Le candidat réformateur Masoud Pezeshkian, un député de 69 ans qui plaide pour une ouverture de l’Iran vers l’Occident, a remporté ce samedi 6 juillet le second tour de l’élection présidentielle avec plus de 16 millions de voix sur un total de 30 millions de bulletins déjà dépouillés, selon les autorités électorales. Il devance l’ultraconservateur Saïd Jalili, qui a recueilli, pour le moment, 13 millions de votes.
Organisée à la hâte après le décès du président ultraconservateur Ebrahim Raïssi dans un accident d’hélicoptère en mai, la présidentielle s’est tenue dans un contexte de mécontentement populaire face notamment à l’état de l’économie frappée par des sanctions internationales.
A l’issue du vote vendredi, lors duquel quelque 61 millions d’Iraniens étaient appelés aux urnes, la participation s’est établie à 49,8 %, après un premier tour marqué par une forte abstention. Le nombre de bulletins nuls s’élèverait à plus de 600 000.
"Nous tendrons la main de l’amitié à tout le monde, nous sommes tous des habitants de ce pays, nous devrions utiliser tout le monde pour le progrès du pays", a déclaré Masoud Pezeshkian, lors de sa première prise de parole depuis sa victoire, en remerciant ses sympathisants. Tout en affirmant sa loyauté à la République islamique, celui que les Iraniens nomment le "docteur" appelle à des "relations constructives" avec Washington et les pays européens afin de "sortir l’Iran de son isolement".
Nul n’aurait parié sur ce député de Tabriz, la grande ville du nord-ouest de l’Iran, lorsque sa candidature a été acceptée par le Conseil des gardiens avec cinq autres candidats, tous conservateurs. Ce père de famille, qui a élevé seul trois enfants après la mort de son épouse et d’un autre enfant dans un accident de voiture en 1993, se présente comme la "voix des sans-voix".

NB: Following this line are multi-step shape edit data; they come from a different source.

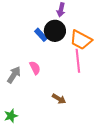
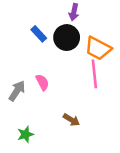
blue rectangle: (41, 35) -> (39, 34), moved
green star: (11, 116) -> (25, 134), moved

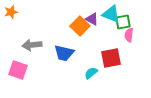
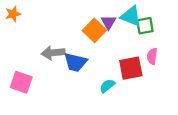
purple triangle: (92, 19) -> (108, 22), turned 32
pink semicircle: (129, 35) -> (152, 56), moved
gray arrow: (32, 45) -> (53, 53), moved

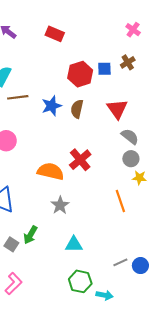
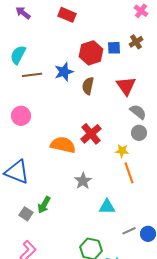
blue star: (52, 106) -> (64, 72), moved
yellow star: (139, 178) -> (122, 151), moved
gray star: (60, 205) -> (83, 181), moved
cyan triangle: (74, 244) -> (107, 207), moved

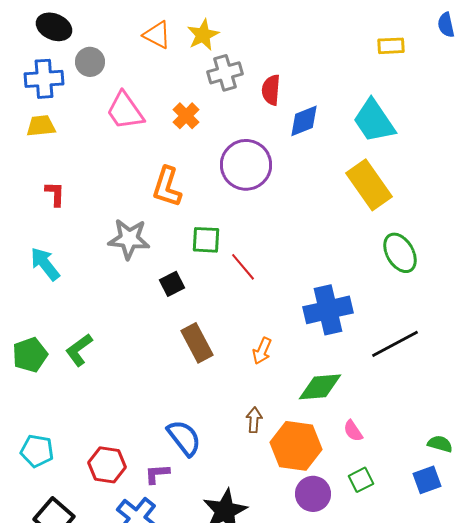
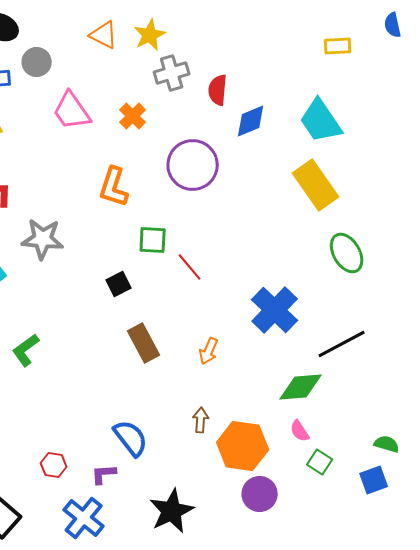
gray star: (129, 239) -> (43, 239), moved
blue cross: (328, 310) -> (275, 310), turned -33
green diamond: (320, 387) -> (301, 387), moved
red hexagon: (107, 465) -> (54, 465), size x0.7
green square: (361, 480) -> (320, 462), moved, turned -30

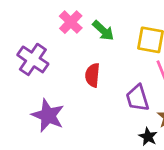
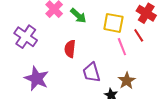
purple trapezoid: (137, 98) -> (91, 72), moved

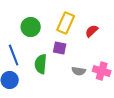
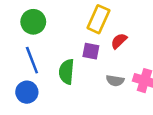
green circle: (31, 27) -> (33, 22), moved
red semicircle: (92, 31) -> (119, 41), moved

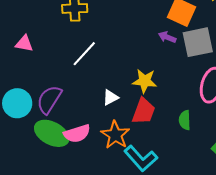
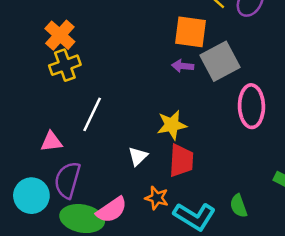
pink triangle: (24, 44) -> (51, 142), moved
green semicircle: (185, 120) -> (239, 206), moved
orange star: (115, 135) -> (157, 198), size x0.7

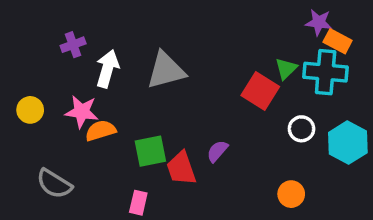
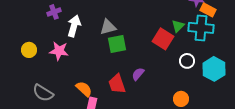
gray triangle: (166, 70) -> (108, 27), size x0.7
orange semicircle: (101, 131) -> (84, 89), moved, turned 60
green square: (150, 151) -> (117, 44), moved

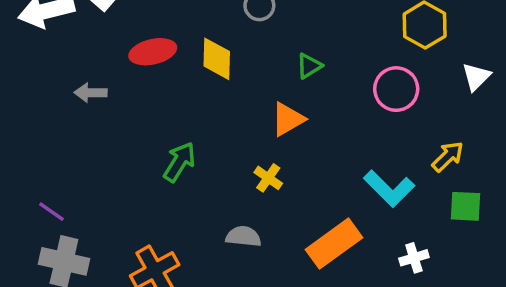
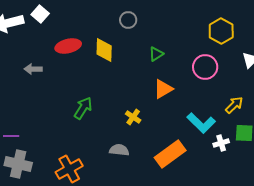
orange triangle: (288, 119) -> (163, 89), moved
purple line: (52, 212) -> (11, 136), turned -35
white cross: (414, 258) -> (221, 143), moved

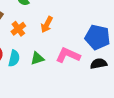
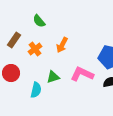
cyan semicircle: (14, 58) -> (36, 90), moved

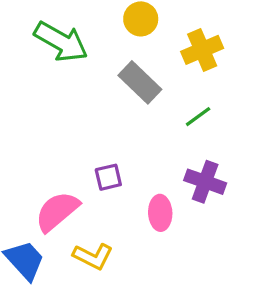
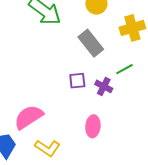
purple square: (108, 177) -> (77, 81), moved
purple cross: (205, 182) -> (104, 86), moved, size x0.7

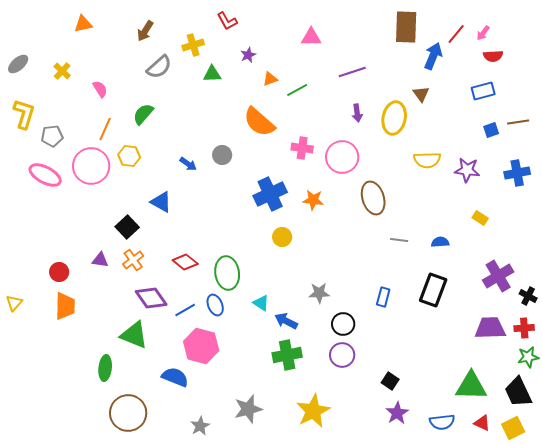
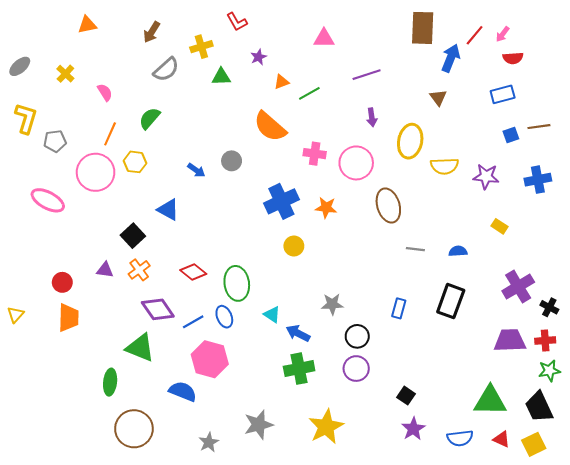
yellow ellipse: (394, 118) -> (410, 141), moved
pink ellipse: (45, 175) -> (48, 200), moved

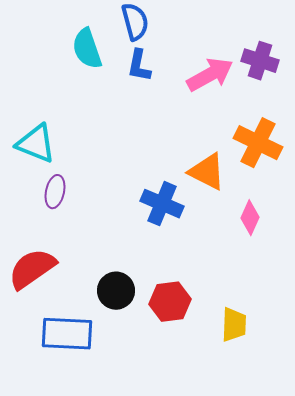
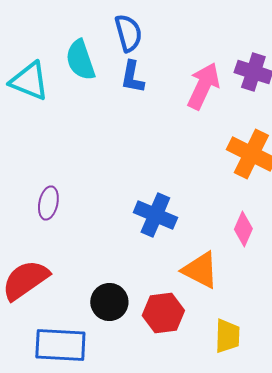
pink arrow: (210, 75) -> (203, 86), turned -36
cyan triangle: (36, 144) -> (29, 81), moved
orange triangle: (207, 172) -> (200, 270), moved

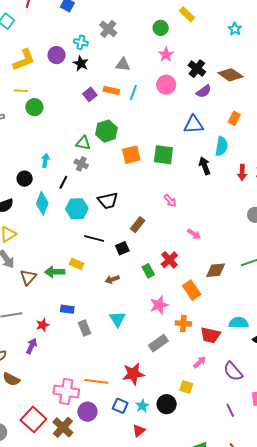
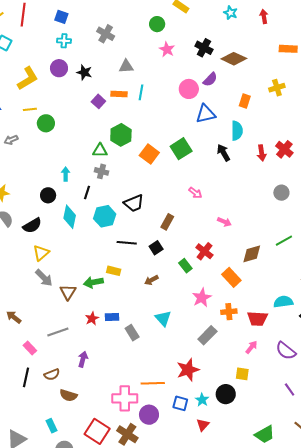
cyan cross: (81, 42) -> (64, 41), moved
black cross: (197, 69) -> (204, 48), moved
pink circle: (166, 85) -> (189, 89), moved
orange square: (131, 155) -> (149, 154), turned -30
green square: (163, 155) -> (181, 149), turned -30
red star: (43, 325) -> (92, 318), moved

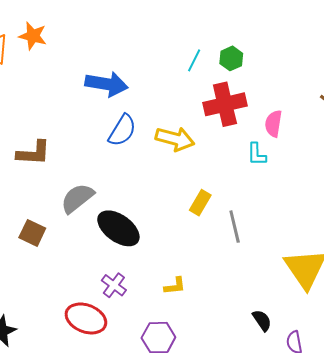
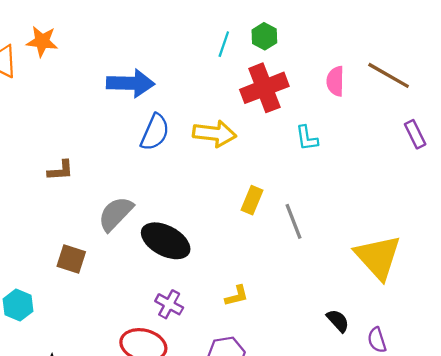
pink semicircle: (273, 124) -> (335, 81), moved
brown L-shape: (34, 153) -> (61, 170), size x0.7

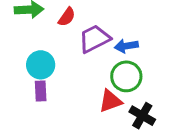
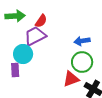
purple trapezoid: (94, 39) -> (35, 36), moved
purple rectangle: (41, 91) -> (15, 70), moved

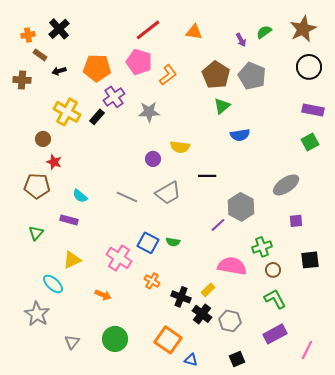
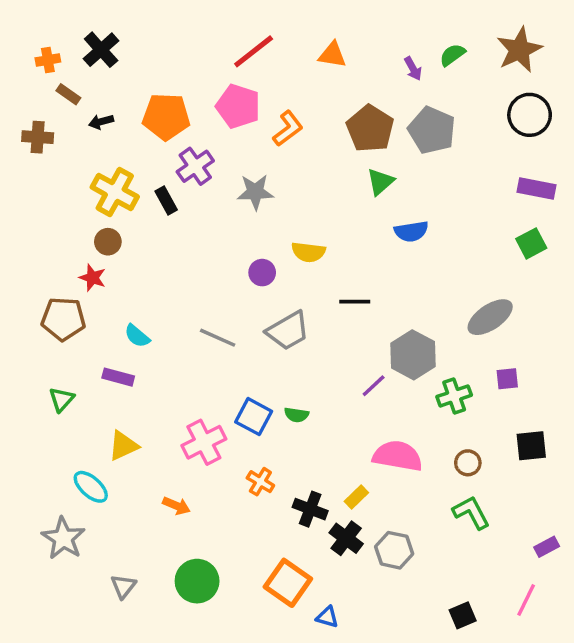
black rectangle: (97, 117) -> (166, 201), turned -70
brown circle: (43, 139) -> (108, 242), moved
green cross: (262, 247) -> (454, 396), moved
pink cross: (119, 258) -> (204, 442), turned 30
purple rectangle: (275, 334) -> (547, 547), moved, size x0.6
black square: (237, 359) -> (463, 615), moved

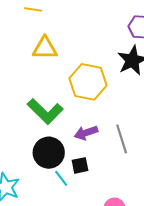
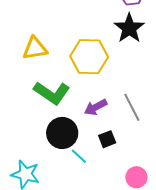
yellow triangle: (45, 48) -> (35, 48), moved
black square: (80, 165) -> (107, 139), moved

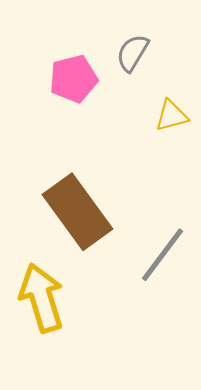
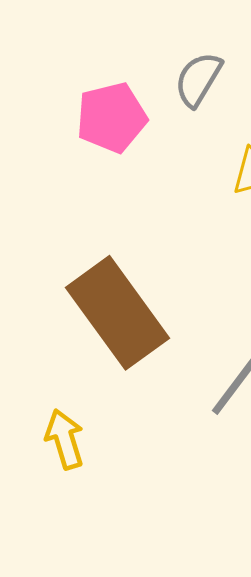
yellow arrow: (41, 298) -> (65, 439), size x0.6

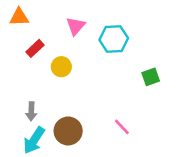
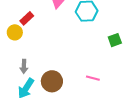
yellow circle: (61, 67) -> (15, 32), moved
pink line: (122, 127) -> (93, 78), turned -32

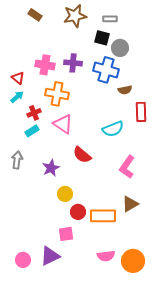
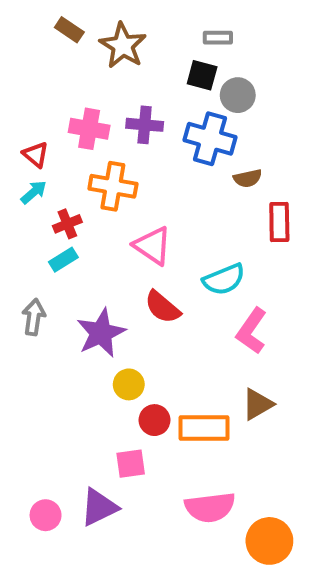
brown star: (75, 16) -> (123, 46), moved, turned -30
pink triangle: (63, 124) -> (153, 246), moved
cyan semicircle: (113, 129) -> (224, 279), moved
purple star: (51, 168) -> (101, 333), size x1.4
pink semicircle: (106, 256) -> (210, 507), size x1.4
orange circle: (133, 261) -> (269, 541), moved

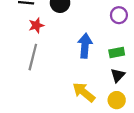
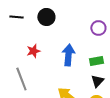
red star: (36, 25) -> (33, 51), moved
gray line: (33, 57) -> (21, 79), moved, turned -35

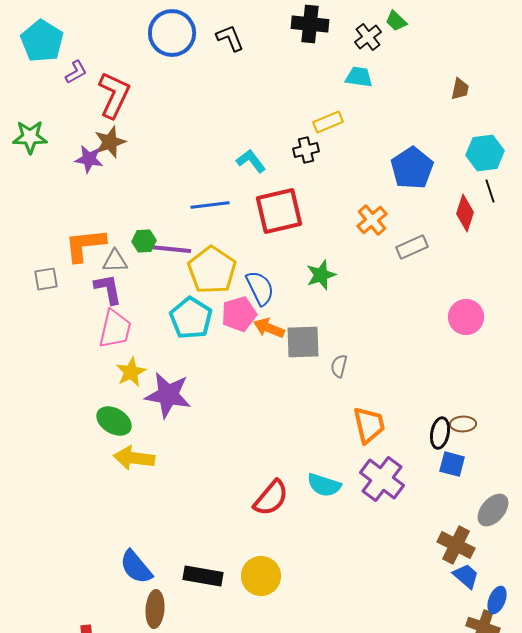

Le scrutin était suivi avec attention à l’étranger alors que l’Iran, poids lourd du Moyen-Orient, est au cœur de plusieurs crises géopolitiques, de la guerre à Gaza au dossier nucléaire, dans lesquelles il s’oppose aux pays occidentaux, notamment les Etats-Unis, son ennemi juré. Arrivé en tête au premier tour, Masoud Pezeshkian plaide pour un Iran plus ouvert à l’Occident. Saïd Jalili, 58 ans, est, lui, connu pour ses positions inflexibles face aux puissances occidentales.
Le nouveau président a reçu le soutien de ses prédécesseurs, le réformiste Mohammad Khatami et le modéré Hassan Rohani. Des figures de l’opposition, en Iran et au sein de la diaspora, avaient appelé au boycott du scrutin, jugeant que les camps conservateur et réformateur représentent deux faces de la même médaille.
Masoud Pezeshkian appelle à régler la question du port obligatoire du voile pour les femmes, l’une des causes du vaste mouvement de contestation ayant secoué le pays fin 2022 après le décès de Mahsa Amini, arrêtée pour non-respect du code vestimentaire strict. Lors de deux débats télévisés, les candidats ont abordé les difficultés économiques du pays, ses relations internationales, le faible taux de participation aux élections et les restrictions imposées à Internet par le gouvernement.
Négociateur dans le dossier nucléaire entre 2007 et 2013, Saïd Jalili s’était fermement opposé à l’accord conclu finalement en 2015 entre l’Iran et des puissances mondiales, dont les Etats-Unis, qui imposait des restrictions à l’activité nucléaire iranienne en échange d’un allègement des sanctions. Les négociations sur le nucléaire sont actuellement dans l’impasse après le retrait unilatéral des Etats-Unis en 2018, qui ont réimposé de sévères sanctions économiques à Téhéran.
L’élection devrait avoir des répercussions limitées, le président n’ayant que des pouvoirs restreints : il est chargé d’appliquer, à la tête du gouvernement, les grandes lignes politiques fixées par le guide suprême, l’ayatollah Ali Khamenei, qui est le chef de l’Etat.